We used to have a double bed upstairs that one of the lads that lived with me part bought so he could get some action with his girlfriend. I think it was well and truly tested to the max. It had the distinction of being the most comfortable bed in the house and I often would go in there, collapse face down and sleep waking later in a pool of dribble. I did that one time in the Queen’s library as a student opposite a girl I quite fancied. I woke in a pool of saliva as she looked on in pity. I think she may have been interested until that point. We shall never know. I moved floors in the library shortly after.
When Sorcha moved out of her cot, I went to IKEA and bought a set of bunks that I assembled. And guess what, they are mega comfortable too. Not so the boys bed which is like sleeping on an Iron Maiden or Cáit’s which is like grandma’s feather bed.
So having weighed up the bed options, including my own normal bed which is just OK, I decided that down stairs would be better. The main sofa is deceptively comfortable although Hub the black labradog is liable to bunk in wet nose and all, plus then she’s liable to start licking her bits which is detrimental to good sleep. There is the armchair for a drooling oulboy type sleep all belly out, shirt opened type stuff. Or the easy chairs in the kitchen.
There are three potentials in the office, the main desk chair, reclining leather, capable of a swing round; another IKEA recliner – POANG I think they call it whatever sort of fuckin name that is I dunno.
But the winner was. . . the sofa bed with its excellent two pillows. I don’t have to unfurl it, just assume the foetal position, close the door some music on and away we go, into the amnion of my own quiet to borrow a phrase. . . . . . . Imagine my consternation when I woke suddenly and there sitting in the POANG was my friend Richard, laughing at the shape of me asleep.

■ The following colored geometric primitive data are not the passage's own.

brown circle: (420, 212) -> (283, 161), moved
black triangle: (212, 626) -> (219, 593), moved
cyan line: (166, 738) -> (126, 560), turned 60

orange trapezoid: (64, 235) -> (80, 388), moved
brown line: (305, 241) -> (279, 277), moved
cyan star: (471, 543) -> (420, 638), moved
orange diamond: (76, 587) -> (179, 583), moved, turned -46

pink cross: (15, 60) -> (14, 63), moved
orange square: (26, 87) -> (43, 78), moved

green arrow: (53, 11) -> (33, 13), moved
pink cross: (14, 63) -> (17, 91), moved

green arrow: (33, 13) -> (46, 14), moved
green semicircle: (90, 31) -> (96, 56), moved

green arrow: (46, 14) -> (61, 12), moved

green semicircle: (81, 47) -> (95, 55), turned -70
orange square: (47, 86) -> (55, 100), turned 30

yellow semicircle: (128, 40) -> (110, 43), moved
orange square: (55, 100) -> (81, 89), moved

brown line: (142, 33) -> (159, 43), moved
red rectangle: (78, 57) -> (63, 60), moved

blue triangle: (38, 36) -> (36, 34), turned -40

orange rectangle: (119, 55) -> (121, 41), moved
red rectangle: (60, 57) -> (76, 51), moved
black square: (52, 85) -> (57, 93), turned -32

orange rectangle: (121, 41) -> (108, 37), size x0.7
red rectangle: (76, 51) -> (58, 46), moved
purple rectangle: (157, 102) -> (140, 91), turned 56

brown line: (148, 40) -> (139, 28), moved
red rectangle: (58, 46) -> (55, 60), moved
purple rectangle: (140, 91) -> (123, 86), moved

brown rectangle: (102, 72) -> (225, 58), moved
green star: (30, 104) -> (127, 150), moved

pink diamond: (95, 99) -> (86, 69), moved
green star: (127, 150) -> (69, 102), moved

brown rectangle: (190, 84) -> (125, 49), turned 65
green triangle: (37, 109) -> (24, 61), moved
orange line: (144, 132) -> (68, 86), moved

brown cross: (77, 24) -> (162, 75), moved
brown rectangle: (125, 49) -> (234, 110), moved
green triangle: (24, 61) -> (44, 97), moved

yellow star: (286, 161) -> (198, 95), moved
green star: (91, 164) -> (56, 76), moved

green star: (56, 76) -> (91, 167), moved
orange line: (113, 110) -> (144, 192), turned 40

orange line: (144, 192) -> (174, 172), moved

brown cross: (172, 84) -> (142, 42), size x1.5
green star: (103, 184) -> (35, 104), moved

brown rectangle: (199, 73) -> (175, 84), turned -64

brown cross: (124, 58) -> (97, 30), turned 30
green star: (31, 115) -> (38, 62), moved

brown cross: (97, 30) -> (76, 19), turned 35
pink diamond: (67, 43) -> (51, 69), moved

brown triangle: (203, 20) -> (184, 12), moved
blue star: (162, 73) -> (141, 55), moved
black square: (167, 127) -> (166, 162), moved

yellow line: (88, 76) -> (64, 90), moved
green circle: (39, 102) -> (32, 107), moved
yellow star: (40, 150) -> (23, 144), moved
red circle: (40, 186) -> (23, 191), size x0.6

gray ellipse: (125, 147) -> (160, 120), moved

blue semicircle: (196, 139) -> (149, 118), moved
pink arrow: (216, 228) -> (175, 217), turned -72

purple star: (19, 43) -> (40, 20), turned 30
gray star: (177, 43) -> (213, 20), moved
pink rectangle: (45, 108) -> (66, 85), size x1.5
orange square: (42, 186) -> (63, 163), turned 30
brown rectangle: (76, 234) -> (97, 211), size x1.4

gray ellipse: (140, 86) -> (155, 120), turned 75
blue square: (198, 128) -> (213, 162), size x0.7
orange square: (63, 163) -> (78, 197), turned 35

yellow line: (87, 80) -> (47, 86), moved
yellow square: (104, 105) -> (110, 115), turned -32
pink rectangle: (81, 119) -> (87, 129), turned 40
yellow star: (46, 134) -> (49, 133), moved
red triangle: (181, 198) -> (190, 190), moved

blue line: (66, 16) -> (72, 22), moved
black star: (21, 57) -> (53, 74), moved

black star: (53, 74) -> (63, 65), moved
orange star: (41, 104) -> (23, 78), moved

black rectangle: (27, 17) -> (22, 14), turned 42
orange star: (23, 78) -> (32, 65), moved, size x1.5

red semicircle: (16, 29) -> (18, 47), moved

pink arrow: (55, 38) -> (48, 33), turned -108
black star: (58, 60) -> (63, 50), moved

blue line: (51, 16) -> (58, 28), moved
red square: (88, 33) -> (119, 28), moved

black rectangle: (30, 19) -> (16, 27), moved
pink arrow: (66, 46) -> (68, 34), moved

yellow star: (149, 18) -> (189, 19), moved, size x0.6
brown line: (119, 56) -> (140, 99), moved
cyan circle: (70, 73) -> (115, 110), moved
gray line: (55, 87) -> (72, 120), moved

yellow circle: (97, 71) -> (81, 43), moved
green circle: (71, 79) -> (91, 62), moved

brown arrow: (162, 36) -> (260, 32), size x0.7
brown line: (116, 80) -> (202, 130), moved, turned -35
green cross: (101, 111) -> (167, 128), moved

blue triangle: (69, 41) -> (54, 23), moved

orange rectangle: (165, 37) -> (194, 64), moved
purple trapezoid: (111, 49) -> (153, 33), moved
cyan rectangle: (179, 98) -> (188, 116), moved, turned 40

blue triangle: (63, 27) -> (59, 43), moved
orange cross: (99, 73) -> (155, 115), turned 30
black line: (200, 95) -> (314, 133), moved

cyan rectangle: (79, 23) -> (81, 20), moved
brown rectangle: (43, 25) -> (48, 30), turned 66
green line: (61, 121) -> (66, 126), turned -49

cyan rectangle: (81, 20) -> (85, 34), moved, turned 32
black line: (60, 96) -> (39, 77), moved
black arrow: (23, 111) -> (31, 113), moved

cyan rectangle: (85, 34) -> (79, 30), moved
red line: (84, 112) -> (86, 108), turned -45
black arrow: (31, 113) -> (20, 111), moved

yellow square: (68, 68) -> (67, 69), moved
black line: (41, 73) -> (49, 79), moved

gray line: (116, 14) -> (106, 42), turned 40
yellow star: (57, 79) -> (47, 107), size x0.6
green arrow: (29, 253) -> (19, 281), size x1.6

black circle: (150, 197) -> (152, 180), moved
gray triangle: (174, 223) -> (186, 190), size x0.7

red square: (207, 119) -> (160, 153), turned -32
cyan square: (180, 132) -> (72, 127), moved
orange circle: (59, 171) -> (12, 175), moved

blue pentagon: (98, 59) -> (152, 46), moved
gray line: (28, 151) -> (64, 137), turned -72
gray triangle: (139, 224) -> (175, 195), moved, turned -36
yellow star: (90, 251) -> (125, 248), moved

I sat up tousled, at least I hadn’t been drooling, and shot the breeze for a while. After he left I made a cup of tea and busied myself for ten minutes or so. Then it dawned on me, I had nothing to do. So, I settled my self back down for another go. And I slept, and slept and slept. That solved that problem. It was different from my usual short bursts but by God I enjoyed it. Having planned it, conceived it and executed it, I love it when a plan comes together.